_WORK TO BE COMPLETED_. Please write out the final portion of the records below exactly: the line containing "center; margin-bottom: 7px;", every line after it, and nothing else.

Code change snippets

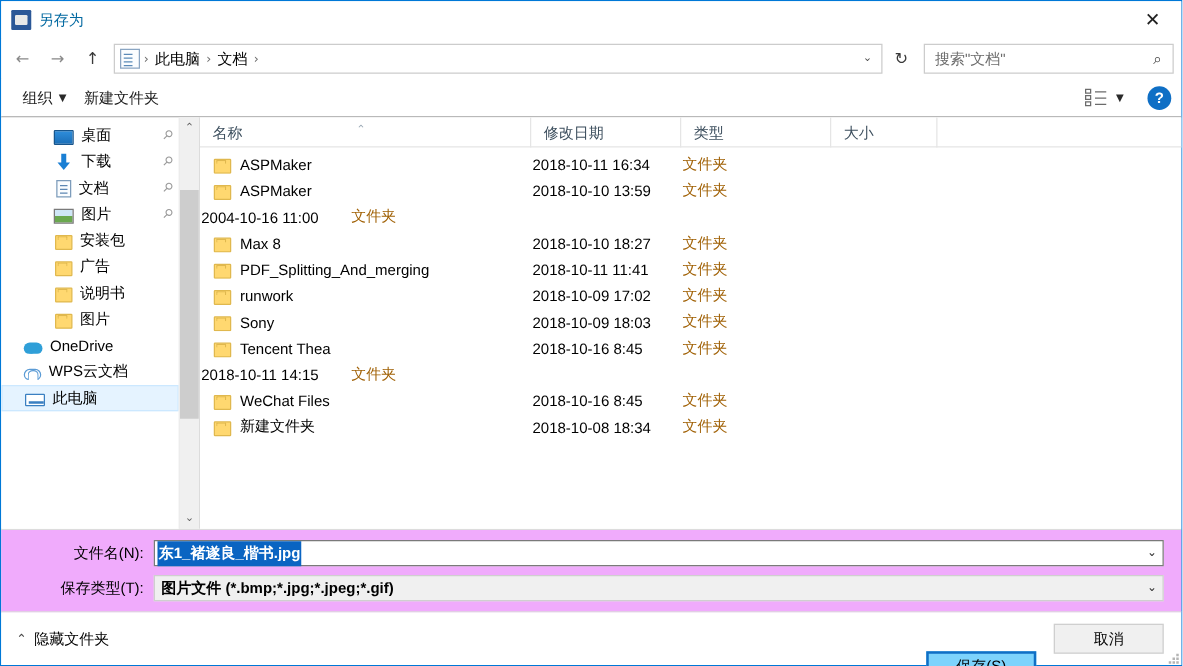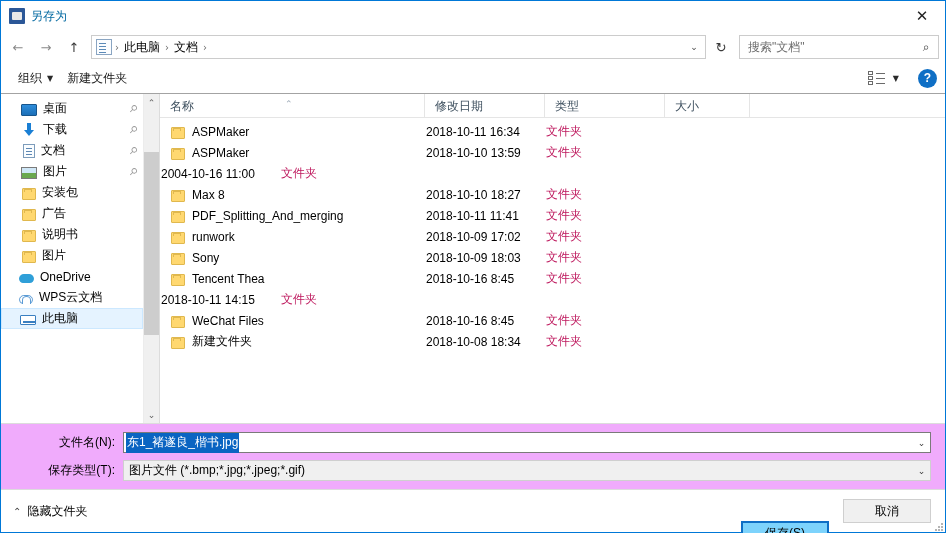--- a/index.html
+++ b/index.html
@@ -153,21 +153,21 @@
     border-right: 1px solid #dcdcdc;
   }
   .sidebar {
     flex: 1; overflow: hidden; padding-top: 4px;
   }
   .side-item {
     height: 21px; display: flex; align-items: center;
     padding-left: 18px; padding-right: 6px; gap: 6px;
     font-size: 12px; color: #000; white-space: nowrap;
   }
-  .side-item.indent { padding-left: 20px; }
+  .side-item.indent { padding-left: 30px; margin-left: 12px; }
   .side-item.selected { background: #e5f3ff; border: 1px solid #cce8ff; height: 21px; }
   .side-item .pin {
     margin-left: auto; color: #9a9a9a; font-size: 10px;
     font-family: "DejaVu Sans", sans-serif;
     transform: rotate(45deg);
   }
   .si-ico { width: 16px; height: 16px; position: relative; flex: 0 0 auto; }
 
   .ico-desktop { background: linear-gradient(#2e8ddb,#1b6fb8); border: 1px solid #17558c; border-radius: 1px; height: 12px; margin-top: 2px; }
   .ico-download::before {
@@ -255,39 +255,39 @@
     position: absolute; left: 125px; top: -2px;
     color: #9aa8b5; font-size: 9px; font-family: "DejaVu Sans", sans-serif;
   }
   .rows { flex: 1; overflow: hidden; padding-top: 3px; }
   .frow {
     height: 21px; display: flex; align-items: center;
     font-size: 12px; color: #000;
   }
   .fc-name { width: 265px; display: flex; align-items: center; gap: 7px; padding-left: 10px; white-space: nowrap; overflow: hidden; }
   .fc-date { width: 120px; padding-left: 1px; color: #000; white-space: nowrap; }
-  .fc-type { width: 120px; padding-left: 1px; color: #be185d; white-space: nowrap; }
+  .fc-type { width: 120px; padding-left: 1px; color: #a16207; white-space: nowrap; }
   .fc-size { width: 85px; padding-left: 10px; color: #000; white-space: nowrap; }
 
   
   .form {
     padding: 8px 14px 6px 14px;
     background: #f0abfc;
     border-bottom: 1px solid #dcdcdc;
   }
   .frm-row { display: flex; align-items: center; margin-bottom: 7px; }
   .frm-row:last-child { margin-bottom: 2px; }
   .frm-label {
     width: 108px; min-width: 108px; text-align: right;
     padding-right: 8px; font-size: 12px; color: #000; white-space: nowrap;
   }
   .frm-field {
     flex: 1; height: 21px; border: 1px solid #7a7a7a;
     background: #ffffff; display: flex; align-items: center;
-    padding-left: 2px; position: relative;
+    padding-left: 2px; position: relative; font-weight: bold;
   }
   .frm-field.readonly { background: #f0f0f0; border: 1px solid #cfcfcf; padding-left: 5px; }
   .sel-text {
     background: #0a64c2; color: #ffffff; font-size: 12px;
     padding: 1px 1px 2px 1px; white-space: nowrap;
   }
   .plain-text { font-size: 12px; color: #000; white-space: nowrap; }
   .fld-drop {
     margin-left: auto; width: 17px; height: 19px;
     display: flex; align-items: center; justify-content: center;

_OUTPUT FOR THIS EXERCISE_.
   .frm-row { display: flex; align-items: center; margin-bottom: 7px; }
   .frm-row:last-child { margin-bottom: 2px; }
   .frm-label {
     width: 108px; min-width: 108px; text-align: right;
     padding-right: 8px; font-size: 12px; color: #000; white-space: nowrap;
   }
   .frm-field {
     flex: 1; height: 21px; border: 1px solid #7a7a7a;
     background: #ffffff; display: flex; align-items: center;
-    padding-left: 2px; position: relative;
+    padding-left: 2px; position: relative; font-weight: bold;
   }
   .frm-field.readonly { background: #f0f0f0; border: 1px solid #cfcfcf; padding-left: 5px; }
   .sel-text {
     background: #0a64c2; color: #ffffff; font-size: 12px;
     padding: 1px 1px 2px 1px; white-space: nowrap;
   }
   .plain-text { font-size: 12px; color: #000; white-space: nowrap; }
   .fld-drop {
     margin-left: auto; width: 17px; height: 19px;
     display: flex; align-items: center; justify-content: center;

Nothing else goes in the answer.